> **Information given**
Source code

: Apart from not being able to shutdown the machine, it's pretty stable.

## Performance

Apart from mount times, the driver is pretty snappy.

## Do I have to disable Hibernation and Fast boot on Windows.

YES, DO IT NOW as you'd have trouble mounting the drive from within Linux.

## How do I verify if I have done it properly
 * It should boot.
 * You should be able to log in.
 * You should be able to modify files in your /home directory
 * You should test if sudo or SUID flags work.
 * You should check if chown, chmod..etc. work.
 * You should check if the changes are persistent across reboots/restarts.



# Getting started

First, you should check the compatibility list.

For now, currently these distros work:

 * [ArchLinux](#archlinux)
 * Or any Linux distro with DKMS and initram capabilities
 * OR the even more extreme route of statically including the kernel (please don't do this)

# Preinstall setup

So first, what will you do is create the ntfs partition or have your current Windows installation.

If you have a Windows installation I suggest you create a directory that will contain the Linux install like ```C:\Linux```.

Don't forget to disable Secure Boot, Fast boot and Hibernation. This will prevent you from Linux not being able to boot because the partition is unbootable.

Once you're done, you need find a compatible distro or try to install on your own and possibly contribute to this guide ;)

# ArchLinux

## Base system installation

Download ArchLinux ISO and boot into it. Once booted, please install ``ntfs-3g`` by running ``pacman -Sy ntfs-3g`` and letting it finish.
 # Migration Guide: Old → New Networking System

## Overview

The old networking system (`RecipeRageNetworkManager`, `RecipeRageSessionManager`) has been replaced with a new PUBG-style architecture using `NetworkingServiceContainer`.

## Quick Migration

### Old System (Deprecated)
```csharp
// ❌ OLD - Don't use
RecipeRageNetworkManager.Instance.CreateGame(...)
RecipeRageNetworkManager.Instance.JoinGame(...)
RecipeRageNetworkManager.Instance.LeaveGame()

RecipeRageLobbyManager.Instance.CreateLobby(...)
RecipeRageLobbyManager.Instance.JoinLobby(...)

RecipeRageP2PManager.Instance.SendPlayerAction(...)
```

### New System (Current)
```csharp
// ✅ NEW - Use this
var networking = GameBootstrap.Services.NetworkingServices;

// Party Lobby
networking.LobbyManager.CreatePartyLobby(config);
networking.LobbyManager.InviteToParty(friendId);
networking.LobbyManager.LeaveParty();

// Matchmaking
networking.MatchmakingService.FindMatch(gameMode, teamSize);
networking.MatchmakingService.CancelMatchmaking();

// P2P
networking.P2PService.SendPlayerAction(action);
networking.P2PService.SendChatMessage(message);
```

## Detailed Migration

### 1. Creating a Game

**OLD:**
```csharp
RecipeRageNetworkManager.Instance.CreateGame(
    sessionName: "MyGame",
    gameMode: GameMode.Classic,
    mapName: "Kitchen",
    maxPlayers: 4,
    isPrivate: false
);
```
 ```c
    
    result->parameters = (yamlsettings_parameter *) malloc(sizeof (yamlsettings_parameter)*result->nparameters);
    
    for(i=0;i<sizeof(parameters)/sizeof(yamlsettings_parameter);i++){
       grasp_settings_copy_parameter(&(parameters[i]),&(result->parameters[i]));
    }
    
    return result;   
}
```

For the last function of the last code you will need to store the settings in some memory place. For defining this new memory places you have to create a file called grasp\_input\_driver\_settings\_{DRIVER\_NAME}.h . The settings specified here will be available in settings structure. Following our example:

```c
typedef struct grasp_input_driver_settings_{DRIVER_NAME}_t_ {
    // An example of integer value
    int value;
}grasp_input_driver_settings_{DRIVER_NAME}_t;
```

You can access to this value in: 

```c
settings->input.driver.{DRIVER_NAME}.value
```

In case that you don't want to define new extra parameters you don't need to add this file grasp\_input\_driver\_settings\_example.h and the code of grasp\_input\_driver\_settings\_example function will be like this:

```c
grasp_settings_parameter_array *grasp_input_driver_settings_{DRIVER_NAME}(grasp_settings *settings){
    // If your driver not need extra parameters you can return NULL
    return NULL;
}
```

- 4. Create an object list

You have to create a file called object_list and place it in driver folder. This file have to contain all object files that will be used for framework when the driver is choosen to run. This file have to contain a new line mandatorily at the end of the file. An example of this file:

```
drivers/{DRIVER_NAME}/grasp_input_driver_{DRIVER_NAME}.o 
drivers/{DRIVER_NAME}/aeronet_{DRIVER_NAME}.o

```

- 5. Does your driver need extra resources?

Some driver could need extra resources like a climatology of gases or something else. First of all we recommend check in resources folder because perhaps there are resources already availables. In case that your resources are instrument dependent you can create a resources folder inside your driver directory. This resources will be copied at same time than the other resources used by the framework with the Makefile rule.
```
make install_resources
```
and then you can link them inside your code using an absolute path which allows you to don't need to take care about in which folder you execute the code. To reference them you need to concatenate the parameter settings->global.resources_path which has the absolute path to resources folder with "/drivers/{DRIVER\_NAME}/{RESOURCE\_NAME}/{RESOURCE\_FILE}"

> **What you have to do**
The lines from the one holding "You can access" to the last line of the entries, both included: retype them exactly and give nothing else.

> **Task solution**
You can access to this value in: 

```c
settings->input.driver.{DRIVER_NAME}.value
```

In case that you don't want to define new extra parameters you don't need to add this file grasp\_input\_driver\_settings\_example.h and the code of grasp\_input\_driver\_settings\_example function will be like this:

```c
grasp_settings_parameter_array *grasp_input_driver_settings_{DRIVER_NAME}(grasp_settings *settings){
    // If your driver not need extra parameters you can return NULL
    return NULL;
}
```

- 4. Create an object list

You have to create a file called object_list and place it in driver folder. This file have to contain all object files that will be used for framework when the driver is choosen to run. This file have to contain a new line mandatorily at the end of the file. An example of this file:

```
drivers/{DRIVER_NAME}/grasp_input_driver_{DRIVER_NAME}.o 
drivers/{DRIVER_NAME}/aeronet_{DRIVER_NAME}.o

```

- 5. Does your driver need extra resources?

Some driver could need extra resources like a climatology of gases or something else. First of all we recommend check in resources folder because perhaps there are resources already availables. In case that your resources are instrument dependent you can create a resources folder inside your driver directory. This resources will be copied at same time than the other resources used by the framework with the Makefile rule.
```
make install_resources
```
and then you can link them inside your code using an absolute path which allows you to don't need to take care about in which folder you execute the code. To reference them you need to concatenate the parameter settings->global.resources_path which has the absolute path to resources folder with "/drivers/{DRIVER\_NAME}/{RESOURCE\_NAME}/{RESOURCE\_FILE}"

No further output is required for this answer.